▸ **GESTELLTE AUFGABE**: Aktualisieren Sie die Zeilen von der Zeile mit „common name: Killdeer“ bis zur Zeile mit „order: Agaricales“, indem Sie „phylum“ durch „division“ ersetzen und alles Übrige unverändert lassen. Geben Sie nur diese Zeilen wieder.

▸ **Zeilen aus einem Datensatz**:

------------------------------------------------------------------------

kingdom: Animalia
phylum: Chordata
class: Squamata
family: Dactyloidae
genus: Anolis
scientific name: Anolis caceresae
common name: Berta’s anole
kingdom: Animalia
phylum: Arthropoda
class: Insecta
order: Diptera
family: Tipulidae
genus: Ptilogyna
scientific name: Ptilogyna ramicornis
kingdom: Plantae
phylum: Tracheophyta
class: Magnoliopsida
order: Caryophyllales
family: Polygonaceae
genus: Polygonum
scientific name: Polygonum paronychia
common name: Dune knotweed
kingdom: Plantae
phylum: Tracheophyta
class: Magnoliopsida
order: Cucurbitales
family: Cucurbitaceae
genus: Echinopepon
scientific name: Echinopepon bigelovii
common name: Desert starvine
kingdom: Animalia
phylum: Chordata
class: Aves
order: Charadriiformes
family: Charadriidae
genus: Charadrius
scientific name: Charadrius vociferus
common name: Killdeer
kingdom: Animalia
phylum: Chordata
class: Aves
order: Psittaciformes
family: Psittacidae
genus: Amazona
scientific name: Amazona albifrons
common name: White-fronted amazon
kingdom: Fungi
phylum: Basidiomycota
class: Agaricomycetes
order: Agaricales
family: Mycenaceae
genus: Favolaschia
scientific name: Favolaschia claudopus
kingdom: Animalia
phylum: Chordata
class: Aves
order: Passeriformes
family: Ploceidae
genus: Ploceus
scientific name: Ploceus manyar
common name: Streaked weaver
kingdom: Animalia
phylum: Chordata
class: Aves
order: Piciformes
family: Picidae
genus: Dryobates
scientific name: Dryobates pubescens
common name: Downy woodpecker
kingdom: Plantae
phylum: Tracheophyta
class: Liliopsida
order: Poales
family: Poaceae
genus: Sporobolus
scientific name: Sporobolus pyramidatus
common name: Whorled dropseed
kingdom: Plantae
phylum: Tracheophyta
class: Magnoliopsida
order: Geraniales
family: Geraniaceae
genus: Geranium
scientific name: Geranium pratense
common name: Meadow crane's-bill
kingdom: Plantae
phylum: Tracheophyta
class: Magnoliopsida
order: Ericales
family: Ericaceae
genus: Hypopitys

------------------------------------------------------------------------

▸ **LÖSUNG DER AUFGABE**:
common name: Killdeer
kingdom: Animalia
division: Chordata
class: Aves
order: Psittaciformes
family: Psittacidae
genus: Amazona
scientific name: Amazona albifrons
common name: White-fronted amazon
kingdom: Fungi
division: Basidiomycota
class: Agaricomycetes
order: Agaricales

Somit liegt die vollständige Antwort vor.